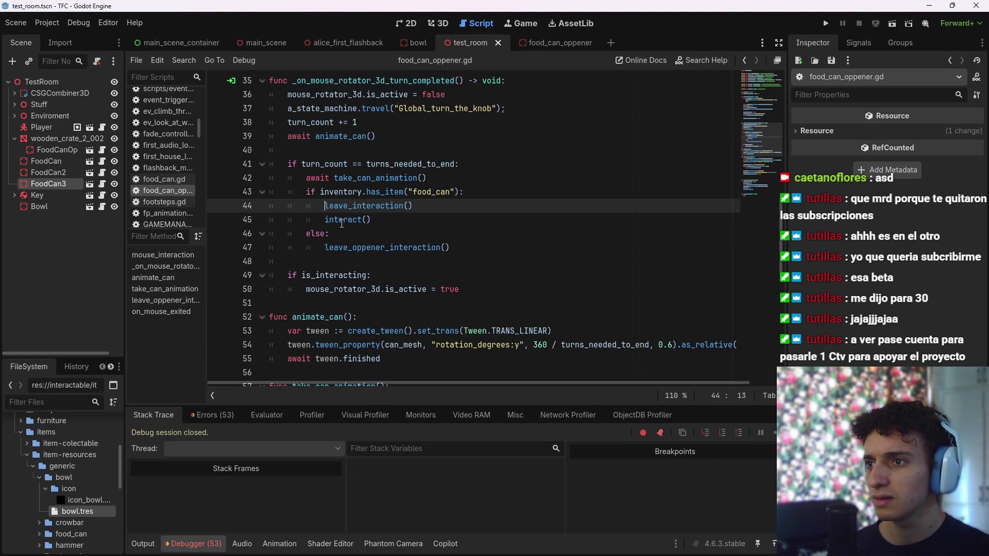
click(453, 175)
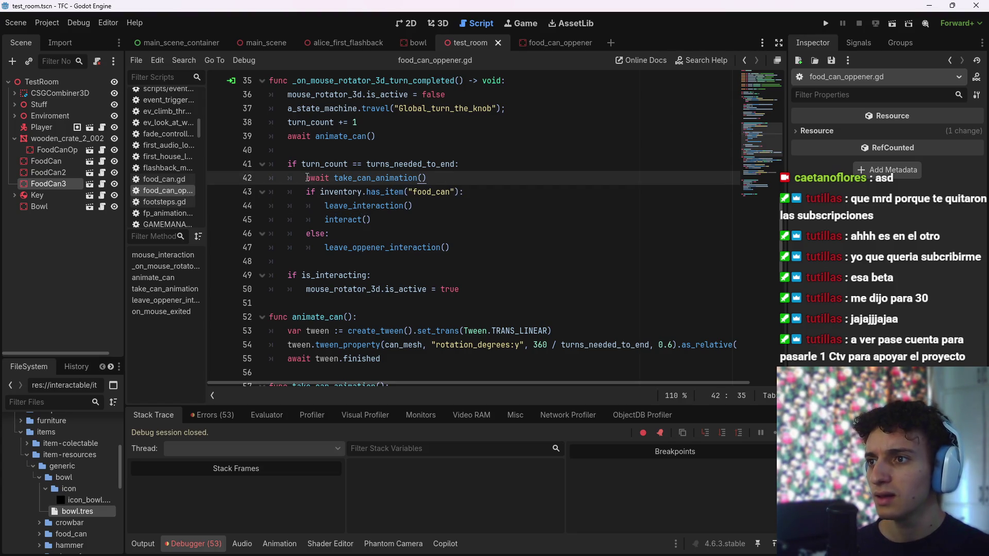
drag(307, 178, 438, 178)
click(438, 177)
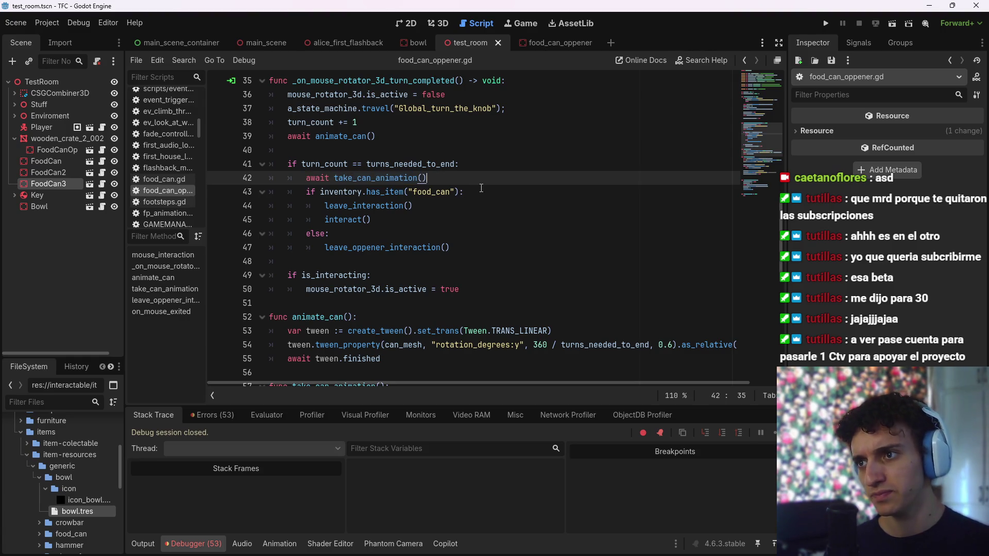
drag(449, 248, 344, 247)
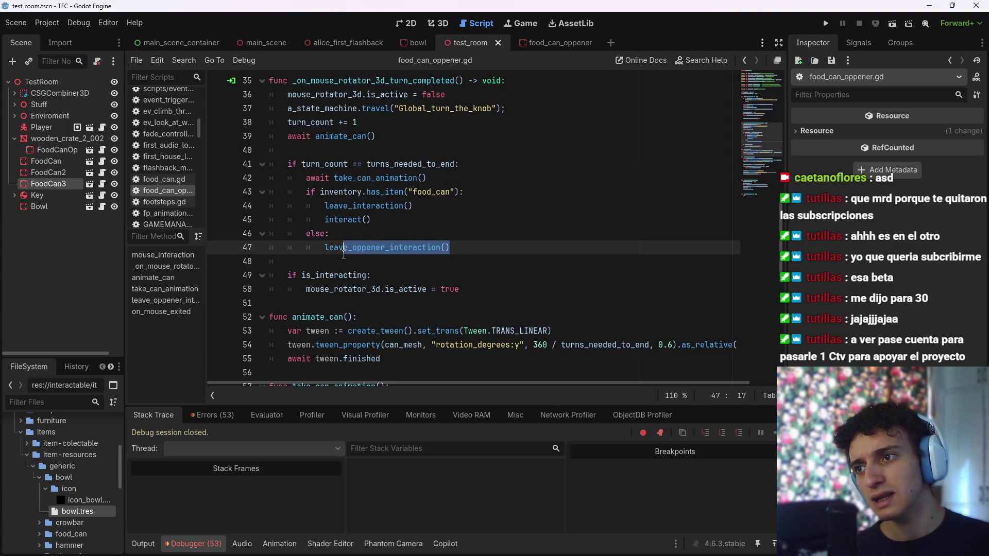
click(212, 415)
click(193, 543)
══════════
* Work order: Whenever a line of the data includes the word "click", show that line in full.

* Exercise response:
click(453, 175)
click(438, 177)
click(212, 415)
click(193, 543)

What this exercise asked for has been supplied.